As a programming language, R is gaining popularity especially in the fields of data science and data analysis. But as a learner, you need to know how you should make your approach. The hindrance is always the same – going through tons of boring practice problems and coding syntax until you are able to work on your preferred stuff.
Designed for statistical computing, R makes data visualization quite simple yet so powerful to make all kinds of tasks related to data science straightforward. So, how to learn R the most effective way and probably have a career with high salaries in the field of data science? Read on to be guided the right way …

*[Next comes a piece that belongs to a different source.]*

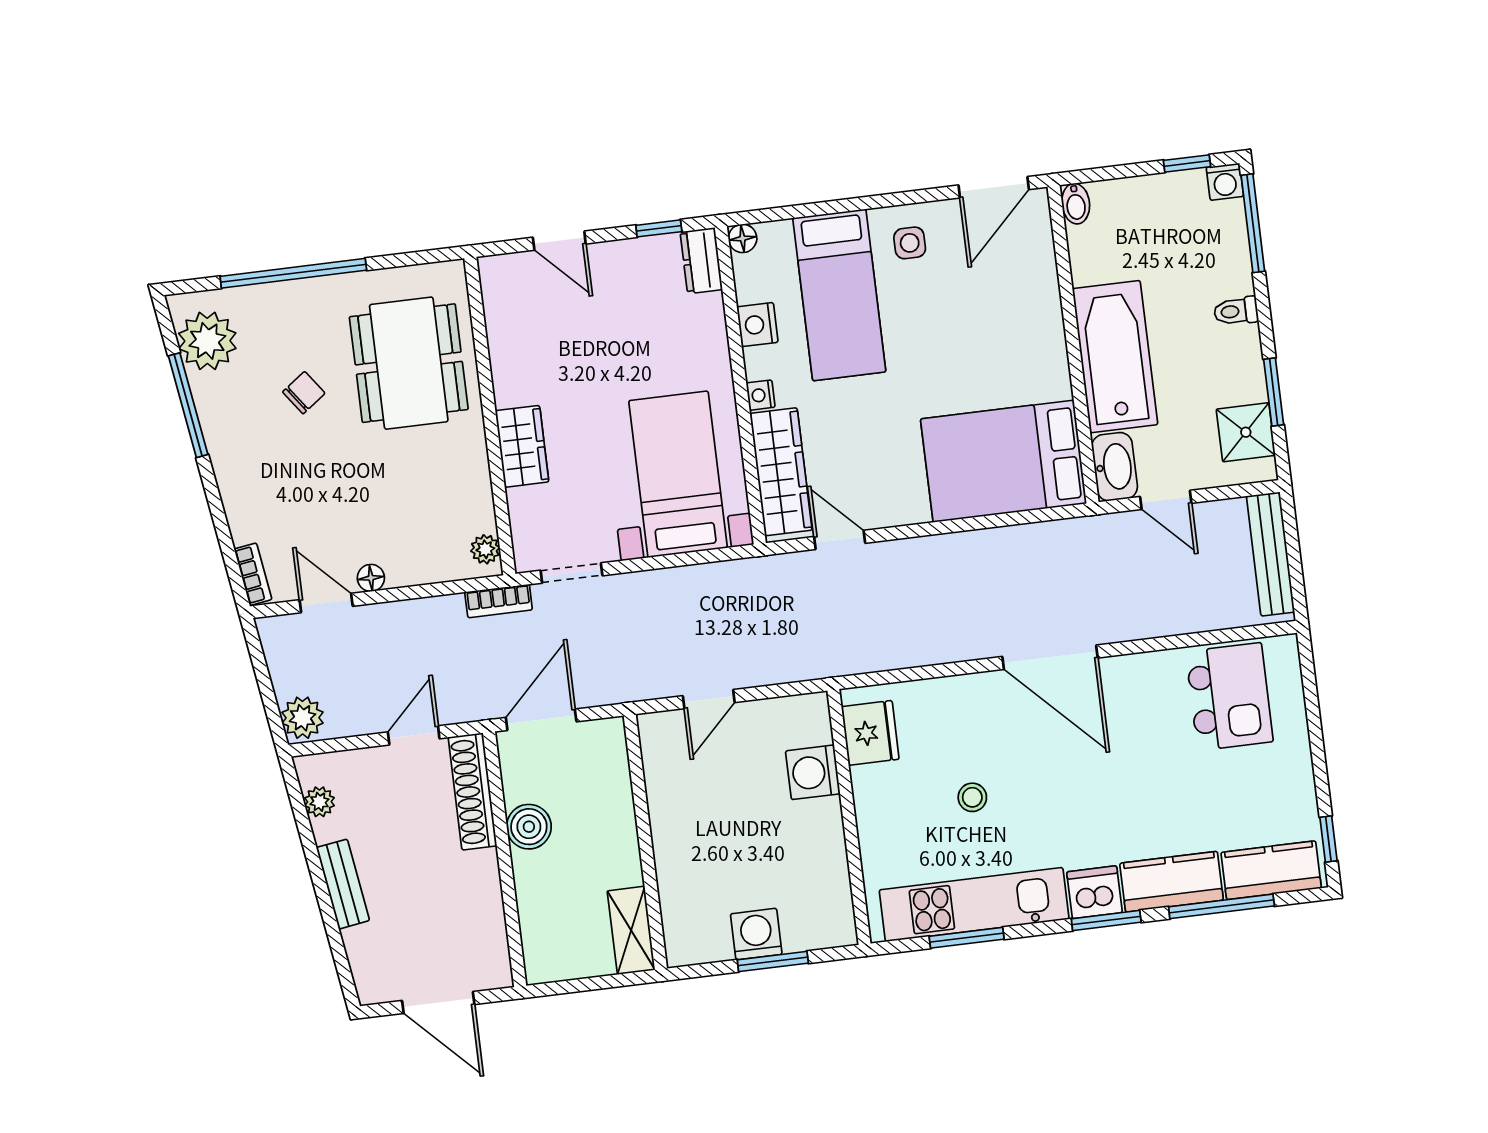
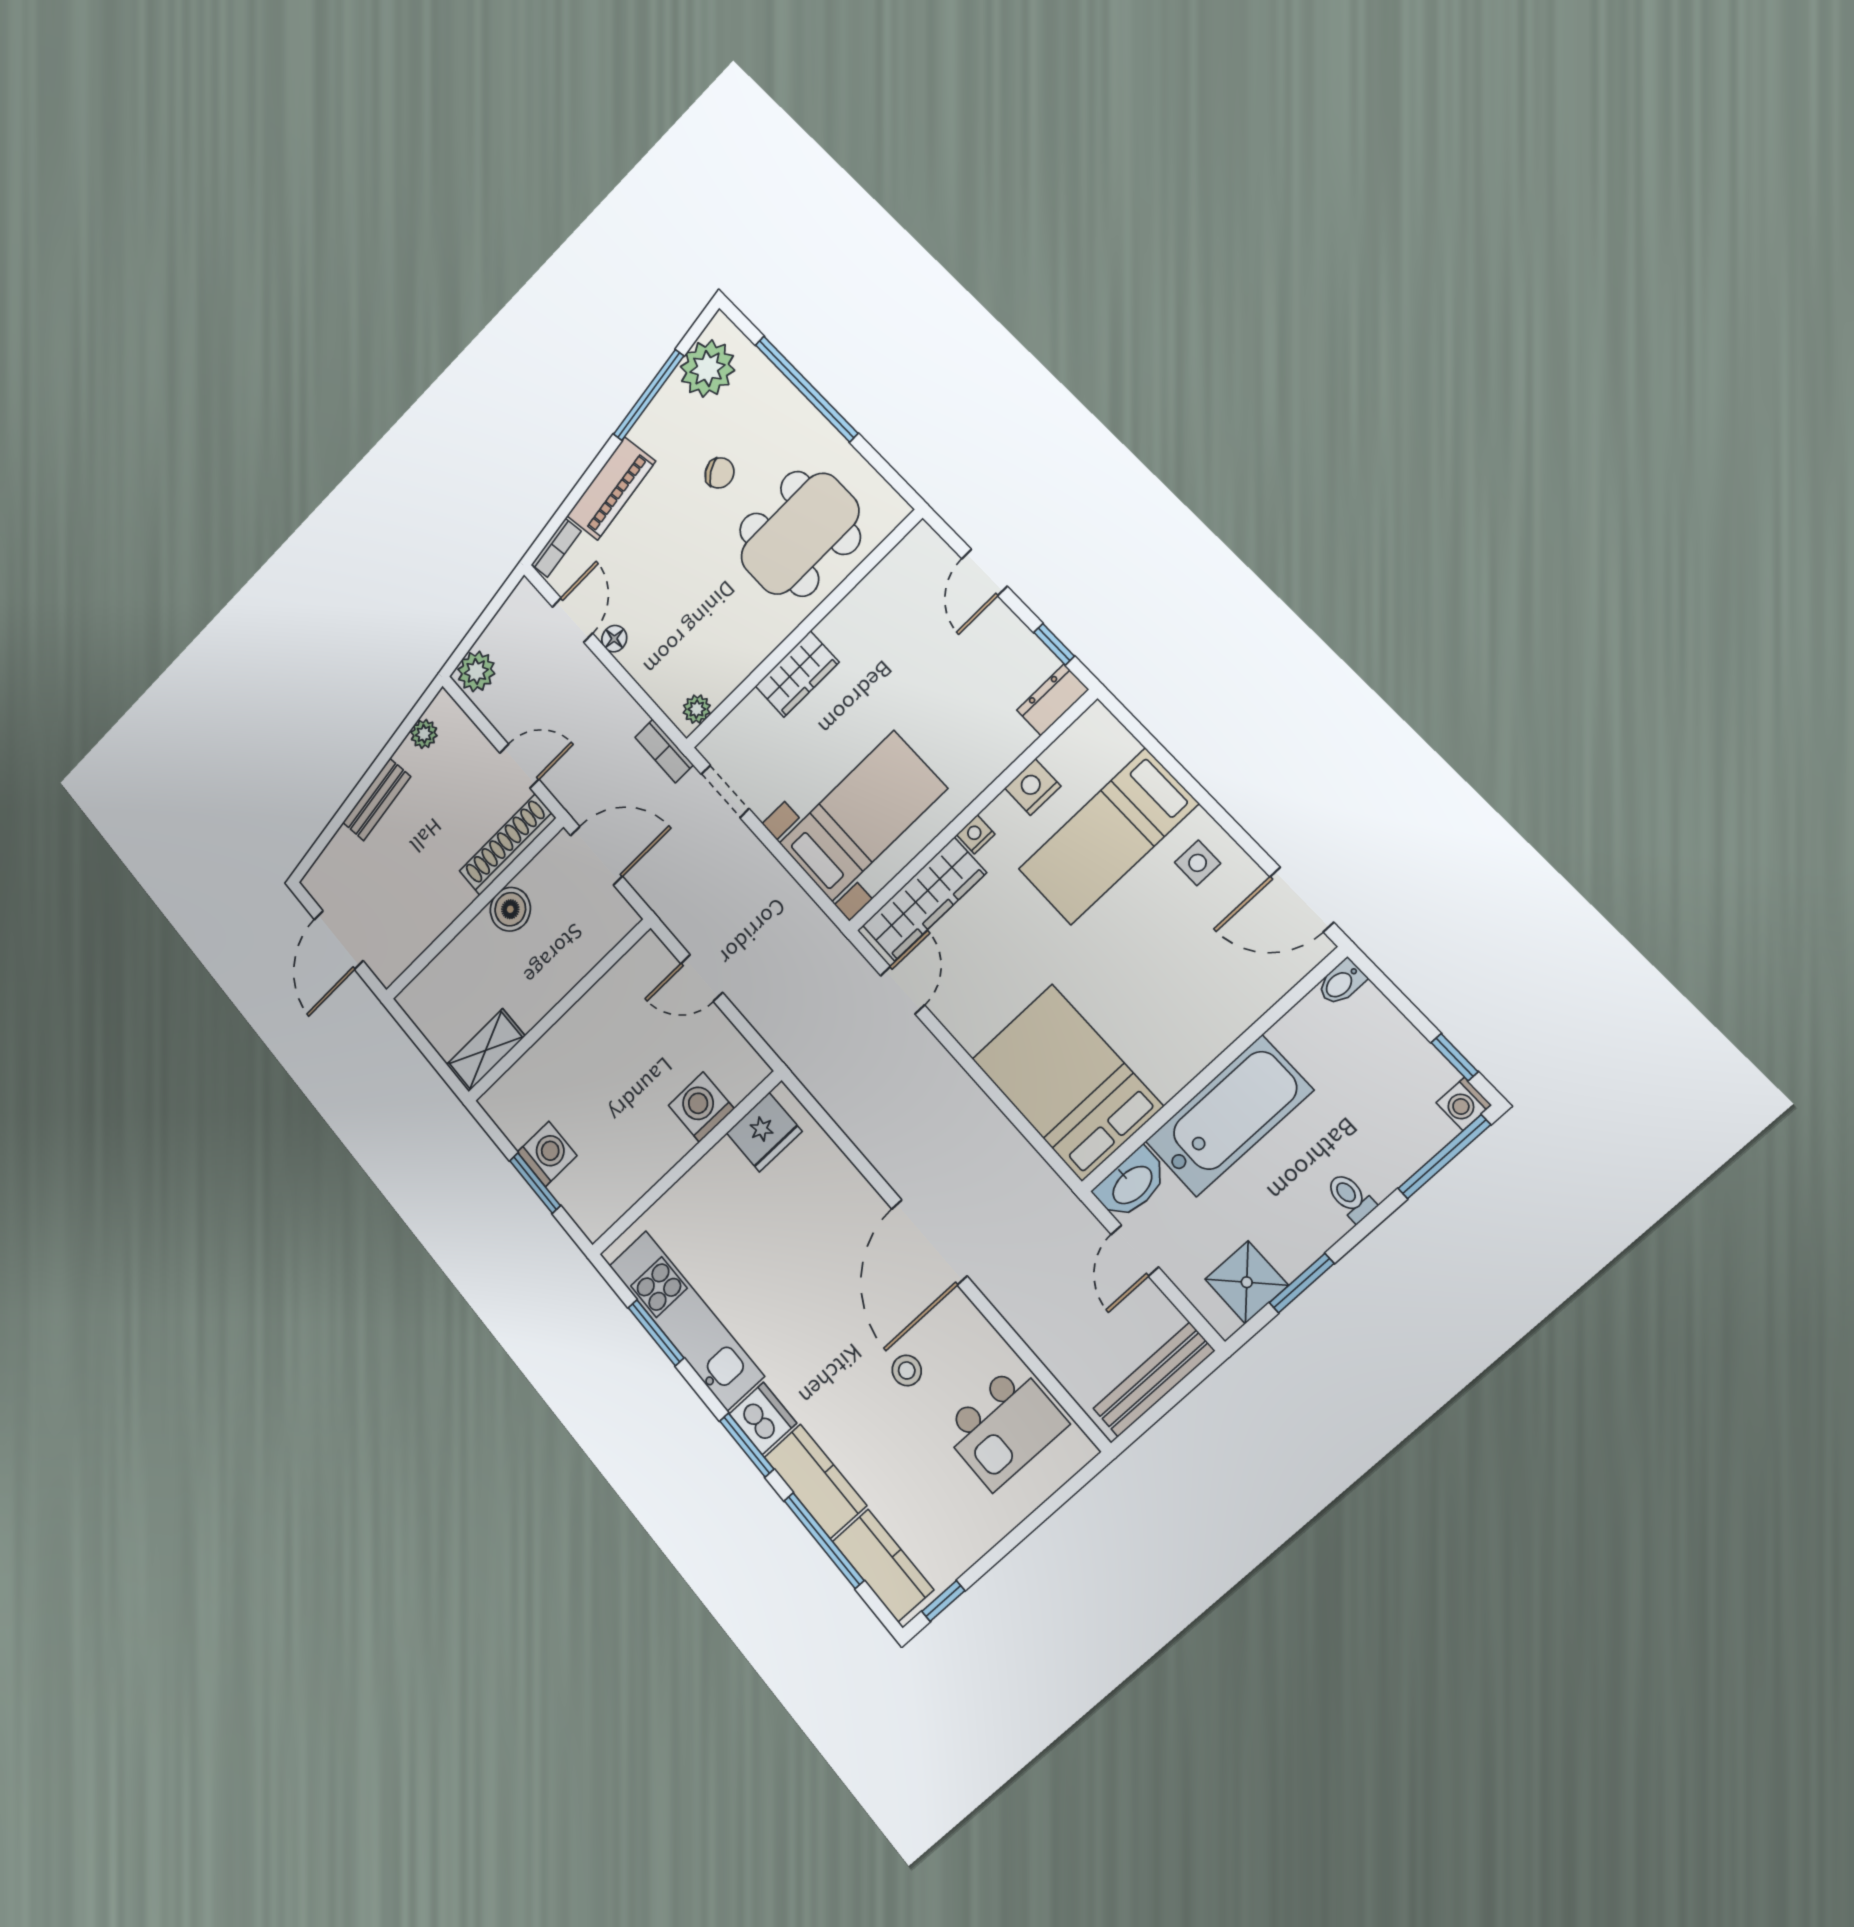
floor lamp: (743, 238) -> (1097, 719), removed
piano: (241, 492) -> (611, 489), added
stool: (972, 797) -> (907, 1370), moved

Step 1: Your source of motivation to learn R
What projects will you enjoy developing? What data do you enjoy to work with? You will find all kinds of data scientists out there with a range of projects and problems. Do you want to analyze language or predict the stock exchange market? How about sports statistics?
If you can identify what really motivates you and keeps you interested in learning R, you will never feel any boredom. You can consider any of the areas below:
- Data visualization
- Data analysis/ data science
- Dashboard reports
- Machine learning/predictive modeling
- Reproducible reports
Step 2: Master the core syntax
There is no other way around. As a programming language, Syntax has more importance than the human language because computers are not so skilled at interpreting your code. However, as said before, the learning curves of Syntax are boring and you should not spend much time learning syntax. Instead, focus on learning syntax when working on real-life problems that you find interesting. This way, you won’t have to face the boredom of learning syntax.

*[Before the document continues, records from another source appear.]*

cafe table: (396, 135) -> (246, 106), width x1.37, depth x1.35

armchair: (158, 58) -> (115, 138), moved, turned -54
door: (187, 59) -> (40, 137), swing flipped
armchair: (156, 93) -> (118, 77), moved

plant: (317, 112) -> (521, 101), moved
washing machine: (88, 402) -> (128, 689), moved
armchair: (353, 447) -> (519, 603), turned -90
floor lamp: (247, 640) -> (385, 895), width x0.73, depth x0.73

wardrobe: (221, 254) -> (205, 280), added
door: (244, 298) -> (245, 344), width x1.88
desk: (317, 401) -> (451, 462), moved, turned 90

Step 3: Structured projects are crucial to work on
When you think you have some idea about Syntax, you can now work on structured projects independently. You will learn a lot with projects because they will allow you to apply your already learnt knowledge while also compelling you to find solutions of problems as you continue. These projects will also give you a base to represent to your employers when hunting for a job.
Do not go for a unique project just yet because you will find it hard to handle, ultimately making you exhausted. Rather, consider structured projects available on many data science programs. They may not let you handle it alone because they are more like open ended rather than being the regular course. But they will still experiment with new problems so you get better at it.

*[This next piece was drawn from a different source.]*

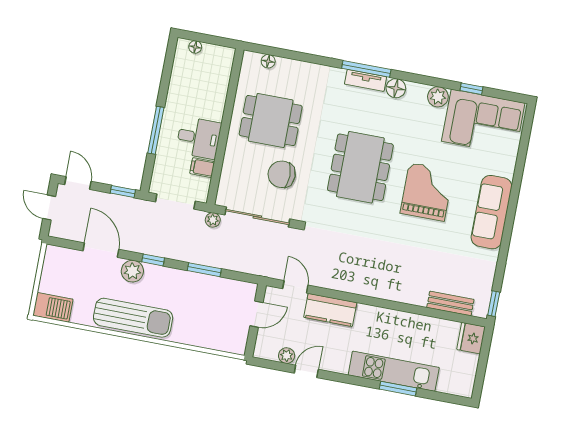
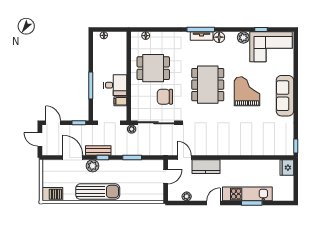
bench: (450, 303) -> (98, 151), moved
door: (306, 371) -> (213, 203), moved

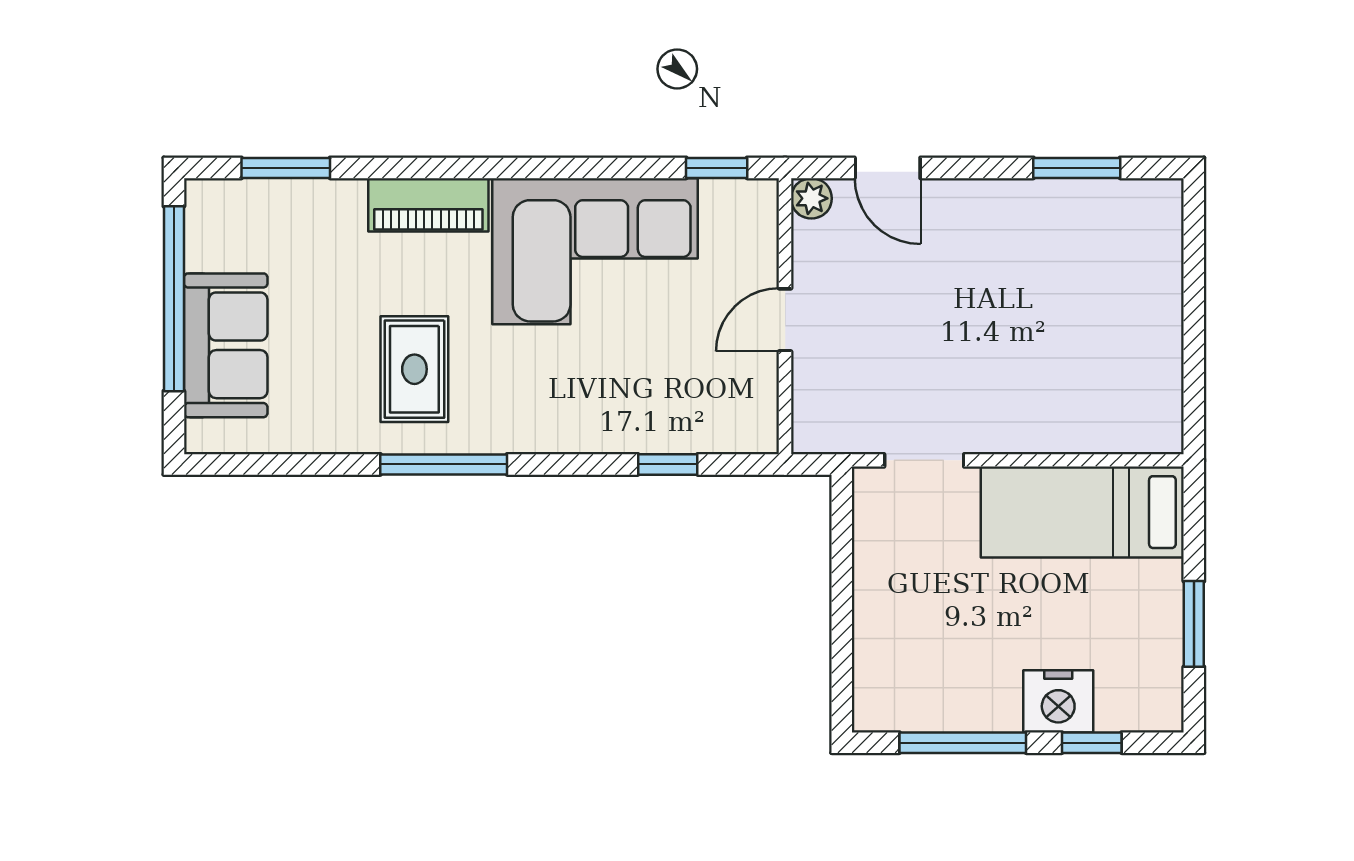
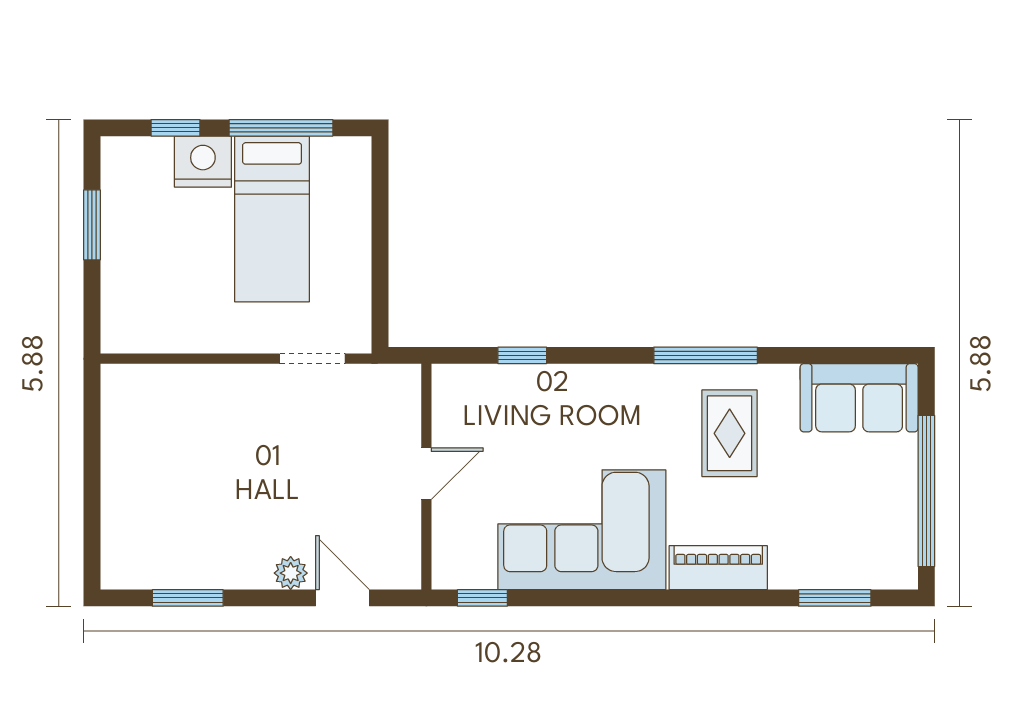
plant: (811, 198) -> (291, 573), moved
sofa: (226, 345) -> (859, 398), moved, turned -90
bed: (1082, 512) -> (272, 219), moved, turned 90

Step 4: Build your own projects
In this stage, you can confidently build your own data science projects. You will not realize how far you have gone until you build something of your own. This will also give you some ideas about what to learn in the next phase. But building your own projects does not mean that you will be working literally on your own. You will still need resources and references found in your course when you will be working towards earning your data science certificate online.
Step 5: Keep learning
When you want to learn data science, you need to know there is always something new to learn. Even if you think you are a master at data visualization, you may not do much when you will be asked to finish five projects in a row. That’s why no matter the programming language you are learning, you will have to keep your updated with the latest frameworks.
Follow these steps and your R programming training will be an easy process for a better future.